Your next best method would be fine-tuning using the original tokenizer on your dataset, using as much data as possible: https://huggingface.co/blog/fine-tune-whisper
If you're in a low-data regime, freezing the encoder is recommended. Call this line before you do trainer.train()
:
model.freeze_encoder()
After that, see this issue for recommendations for custom vocabulary: https://discuss.huggingface.co/t/adding-custom-vocabularies-on-whisper/29311?u=nbroad. Note that this will require more data than standard fine-tuning, so you should be completely sure standard fine-tuning with the original tokenizer doesn't work before trying this. Also note that as @ArthurZucker mentioned, it is not recommended to completely reset the tokenizer, but rather append the new vocabulary to the tokenizer.
This issue has been automatically marked as stale because it has not had recent activity. If you think this still needs to be addressed please comment on this thread.
Please note that issues that do not follow the contributing guidelines are likely to be ignored.

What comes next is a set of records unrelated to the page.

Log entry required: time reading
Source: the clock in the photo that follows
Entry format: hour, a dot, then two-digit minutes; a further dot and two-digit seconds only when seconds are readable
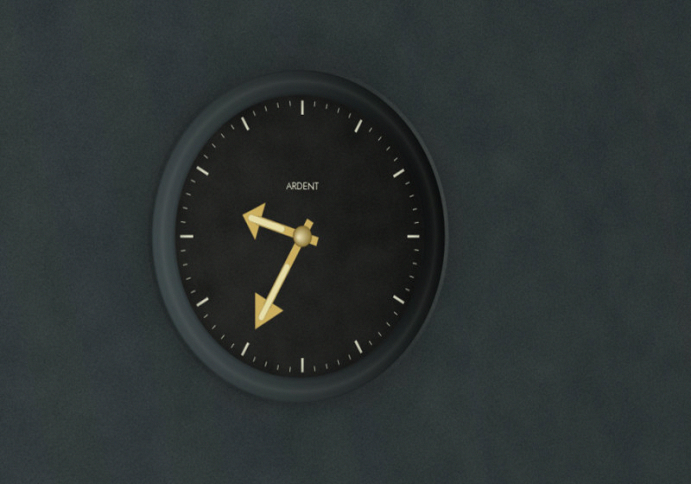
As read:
9.35
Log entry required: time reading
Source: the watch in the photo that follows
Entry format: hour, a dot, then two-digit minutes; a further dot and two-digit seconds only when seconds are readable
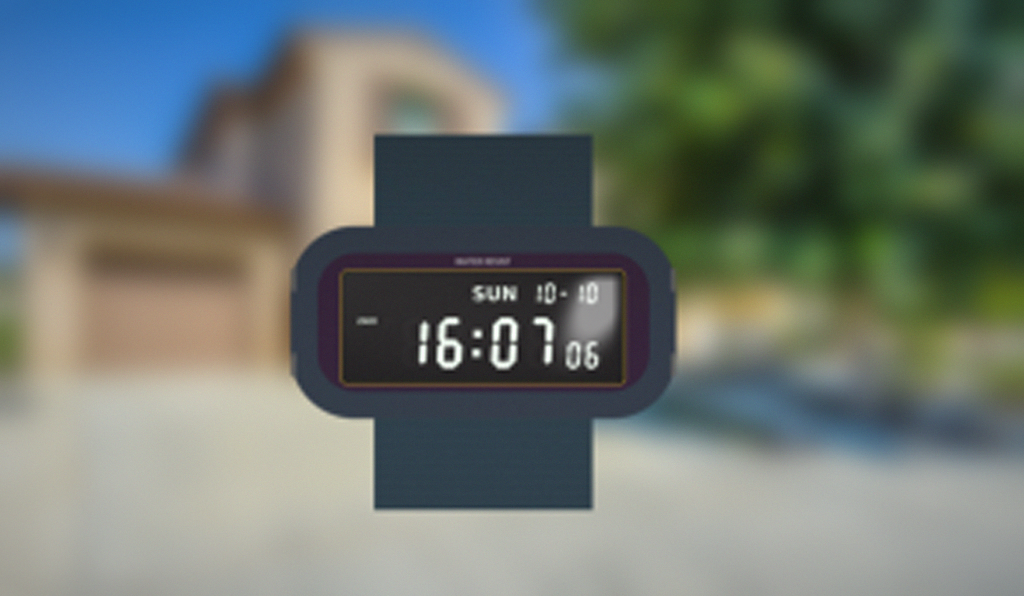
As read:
16.07.06
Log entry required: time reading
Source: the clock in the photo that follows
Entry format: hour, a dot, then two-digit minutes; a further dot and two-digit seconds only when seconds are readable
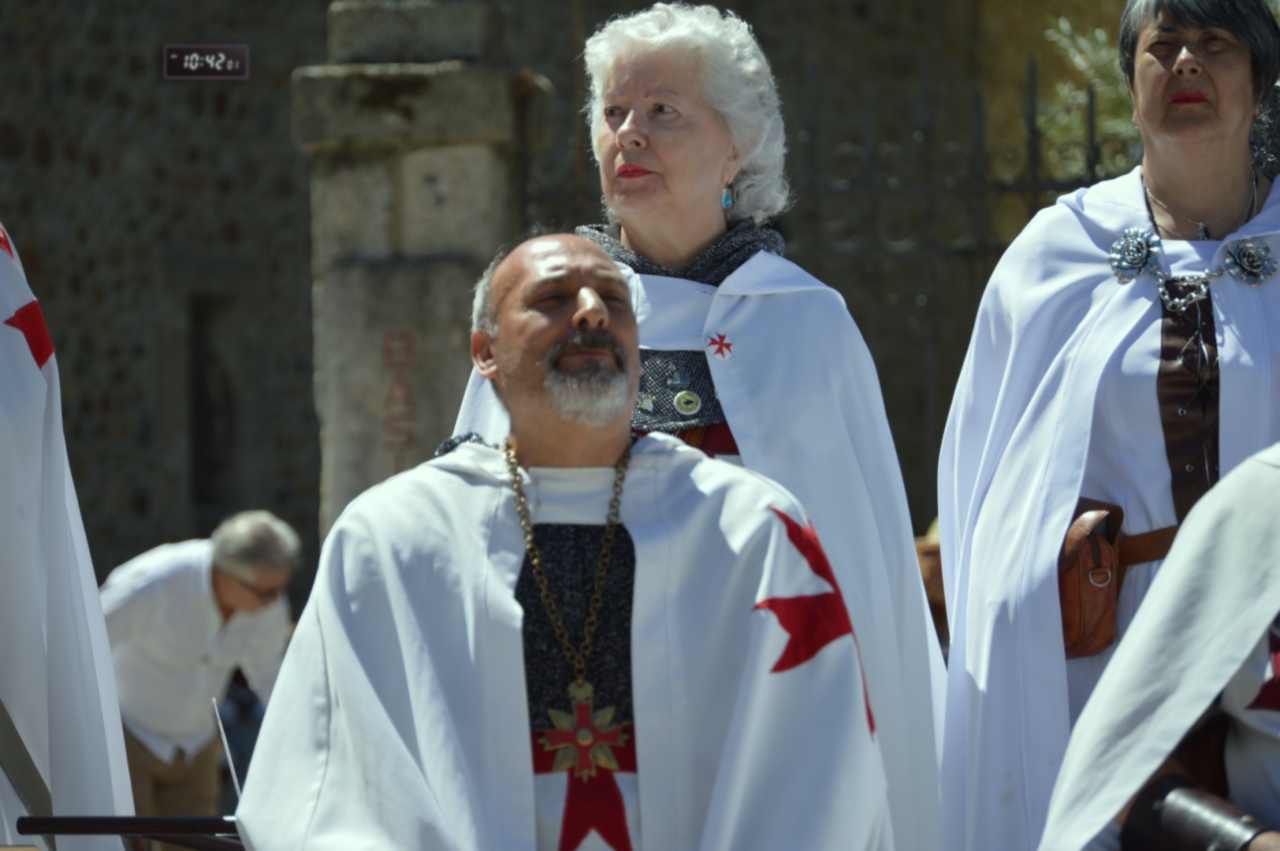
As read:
10.42
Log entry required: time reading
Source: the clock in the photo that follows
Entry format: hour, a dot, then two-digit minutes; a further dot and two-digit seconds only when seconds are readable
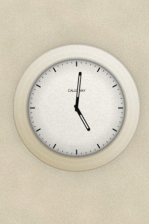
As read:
5.01
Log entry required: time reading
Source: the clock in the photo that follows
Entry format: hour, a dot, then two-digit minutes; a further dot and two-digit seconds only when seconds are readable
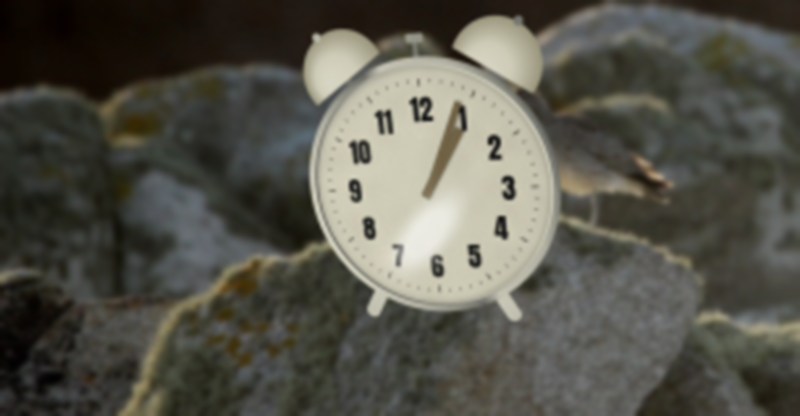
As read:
1.04
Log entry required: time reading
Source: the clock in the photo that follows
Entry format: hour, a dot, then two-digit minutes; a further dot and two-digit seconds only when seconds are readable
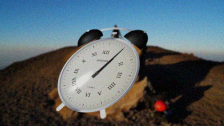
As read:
1.05
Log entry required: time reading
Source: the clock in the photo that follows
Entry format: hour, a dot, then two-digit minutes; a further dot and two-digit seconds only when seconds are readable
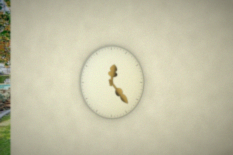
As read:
12.23
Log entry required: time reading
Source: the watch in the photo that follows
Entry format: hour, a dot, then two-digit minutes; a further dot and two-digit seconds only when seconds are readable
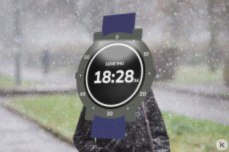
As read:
18.28
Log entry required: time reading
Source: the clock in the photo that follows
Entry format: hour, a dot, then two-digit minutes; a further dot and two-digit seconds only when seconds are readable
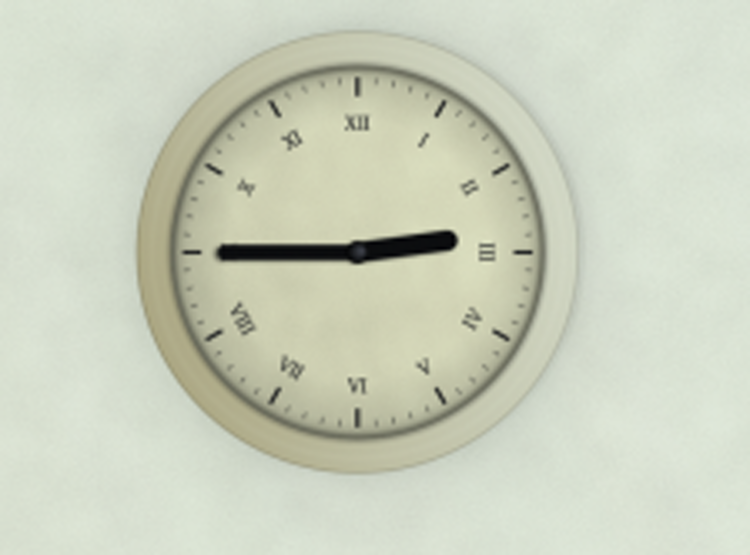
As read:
2.45
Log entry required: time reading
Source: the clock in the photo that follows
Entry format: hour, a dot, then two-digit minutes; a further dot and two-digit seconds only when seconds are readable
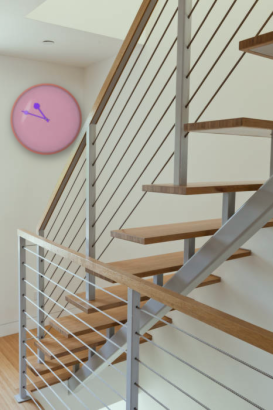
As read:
10.48
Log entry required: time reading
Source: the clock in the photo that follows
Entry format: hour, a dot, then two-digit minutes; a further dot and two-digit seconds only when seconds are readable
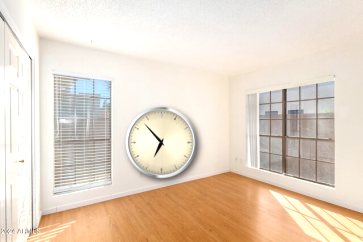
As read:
6.53
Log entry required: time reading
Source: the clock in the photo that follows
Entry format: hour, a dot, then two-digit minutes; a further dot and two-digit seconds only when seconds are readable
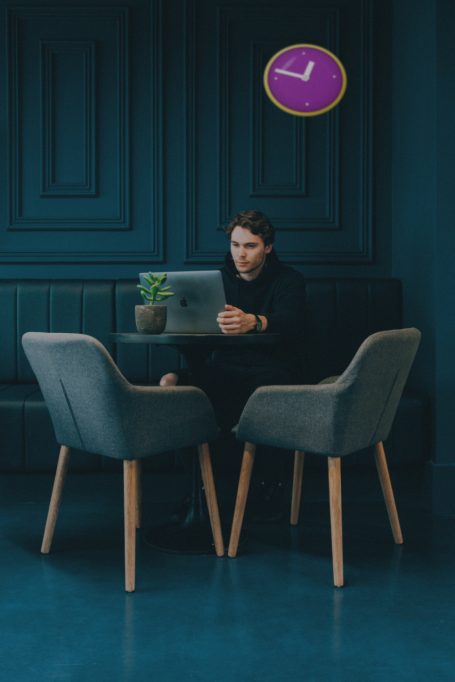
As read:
12.48
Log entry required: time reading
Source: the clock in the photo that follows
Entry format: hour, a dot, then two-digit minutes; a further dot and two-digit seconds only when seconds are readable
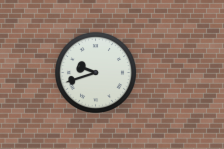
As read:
9.42
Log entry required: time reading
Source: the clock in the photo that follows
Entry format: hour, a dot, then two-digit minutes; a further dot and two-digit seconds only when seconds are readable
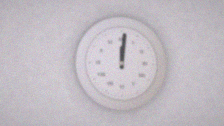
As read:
12.01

Hey! I would recommend you to use tokenizer.train_new_from_iterator
for example! https://huggingface.co/learn/nlp-course/en/chapter6/2 for more details
The issue is that you might have to train the model as well, which is much more compilcated
Is it possible to train a tokenizer using tokenizer.train_new_from_iterator() and avoid model training? Technically, yes, you can train a tokenizer using train_new_from_iterator() without re-training the model, but this usually isn't advisable. The reason is that the tokenizer and the model are tightly coupled. The model is trained on a specific vocabulary, which corresponds to the token IDs generated by the tokenizer. When you train a new tokenizer, the vocabulary and tokenization strategy change, which means that the tokens the model expects and those generated by the new tokenizer might not align. This misalignment leads to incorrect inputs to the model, which in turn can result in poor or nonsensical predictions.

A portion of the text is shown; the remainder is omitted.